It is striking question that either SPARK or data.table is faster? When I was learning the performance results, I can’t help remebring the story of a hare and a tortoise.
For exposition, I use the sparklyr interface to run SPARK job and data.table 1.10.4.
require(sparklyr)
## Loading required package: sparklyr
require(dplyr)
## Loading required package: dplyr
##
## Attaching package: 'dplyr'
## The following objects are masked from 'package:stats':
##
## filter, lag
## The following objects are masked from 'package:base':
##
## intersect, setdiff, setequal, union
require(nycflights13)
## Loading required package: nycflights13
require(data.table)
## Loading required package: data.table
## -------------------------------------------------------------------------
## data.table + dplyr code now lives in dtplyr.
## Please library(dtplyr)!
## -------------------------------------------------------------------------
##
## Attaching package: 'data.table'
## The following objects are masked from 'package:dplyr':
##
## between, first, last
The flight data is loaded from the library nycflights13 into the SPARK and data.table.

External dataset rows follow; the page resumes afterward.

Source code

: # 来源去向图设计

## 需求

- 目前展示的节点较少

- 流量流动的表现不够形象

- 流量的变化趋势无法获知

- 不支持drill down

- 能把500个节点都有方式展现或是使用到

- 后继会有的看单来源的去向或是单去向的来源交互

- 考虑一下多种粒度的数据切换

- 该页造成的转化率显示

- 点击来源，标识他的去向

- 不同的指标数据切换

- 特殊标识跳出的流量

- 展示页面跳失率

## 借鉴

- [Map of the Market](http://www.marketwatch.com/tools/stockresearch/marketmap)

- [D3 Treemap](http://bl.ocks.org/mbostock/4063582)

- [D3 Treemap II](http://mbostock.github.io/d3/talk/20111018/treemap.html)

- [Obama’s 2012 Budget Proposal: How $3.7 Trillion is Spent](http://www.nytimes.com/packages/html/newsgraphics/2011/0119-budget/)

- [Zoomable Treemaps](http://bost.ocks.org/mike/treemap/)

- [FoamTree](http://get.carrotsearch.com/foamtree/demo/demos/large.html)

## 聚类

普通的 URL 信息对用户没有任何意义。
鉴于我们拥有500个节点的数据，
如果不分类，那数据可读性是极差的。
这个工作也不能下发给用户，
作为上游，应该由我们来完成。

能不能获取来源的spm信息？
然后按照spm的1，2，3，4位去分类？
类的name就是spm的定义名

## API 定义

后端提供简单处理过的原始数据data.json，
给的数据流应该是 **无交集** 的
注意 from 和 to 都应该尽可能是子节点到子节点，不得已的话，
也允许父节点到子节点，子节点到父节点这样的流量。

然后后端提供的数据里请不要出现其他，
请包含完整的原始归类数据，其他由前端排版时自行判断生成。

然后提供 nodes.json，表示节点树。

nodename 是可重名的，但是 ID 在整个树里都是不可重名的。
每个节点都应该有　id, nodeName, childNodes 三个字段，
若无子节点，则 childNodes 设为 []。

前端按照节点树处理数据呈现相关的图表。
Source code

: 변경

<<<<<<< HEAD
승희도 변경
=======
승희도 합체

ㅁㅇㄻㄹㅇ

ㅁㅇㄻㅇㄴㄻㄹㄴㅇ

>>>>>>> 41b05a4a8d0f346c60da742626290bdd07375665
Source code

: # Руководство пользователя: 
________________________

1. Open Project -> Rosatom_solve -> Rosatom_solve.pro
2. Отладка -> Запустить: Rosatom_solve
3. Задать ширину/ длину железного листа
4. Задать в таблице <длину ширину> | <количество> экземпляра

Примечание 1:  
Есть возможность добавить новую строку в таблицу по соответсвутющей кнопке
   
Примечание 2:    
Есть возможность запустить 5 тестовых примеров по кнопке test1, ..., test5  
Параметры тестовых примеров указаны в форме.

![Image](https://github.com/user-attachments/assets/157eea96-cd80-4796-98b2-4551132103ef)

sc<-spark_connect(master = 'local')
flights_tbl<-copy_to(sc,flights,'flights')
DT<-data.table(flights)
The basic profiling with filter by departure delay.
system.time(flights_tbl %>% filter(dep_delay==10))
## user system elapsed
## 0.00 0.00 0.08
system.time(DT[dep_delay==2])
## user system elapsed
## 0.06 0.00 0.06
It is observed from result that the SPARK is hare like and unimaginably faster than the data.table.But,
A little complex snippet:
system.time(DT[,.(distance=mean(distance),delay=mean(arr_delay),count=.N),by=tailnum][count>20 & distance<2000 & !is.na(delay)])
## user system elapsed
## 0.03 0.00 0.06
system.time(delay<-flights_tbl %>% group_by(tailnum) %>% summarise(count=n(),dist=mean(distance),delay=mean(arr_delay)) %>% filter(count>20, dist<2000, !is.na(delay)) %>% collect())
## user system elapsed
## 0.02 0.00 1.70
This time the SPARK is faster but it lets the user to wait much longer than data.table to collect the results back. The fastest hare- SPARK sleeps for a while.
Morale: Slow and steady wins the Race. SPARK?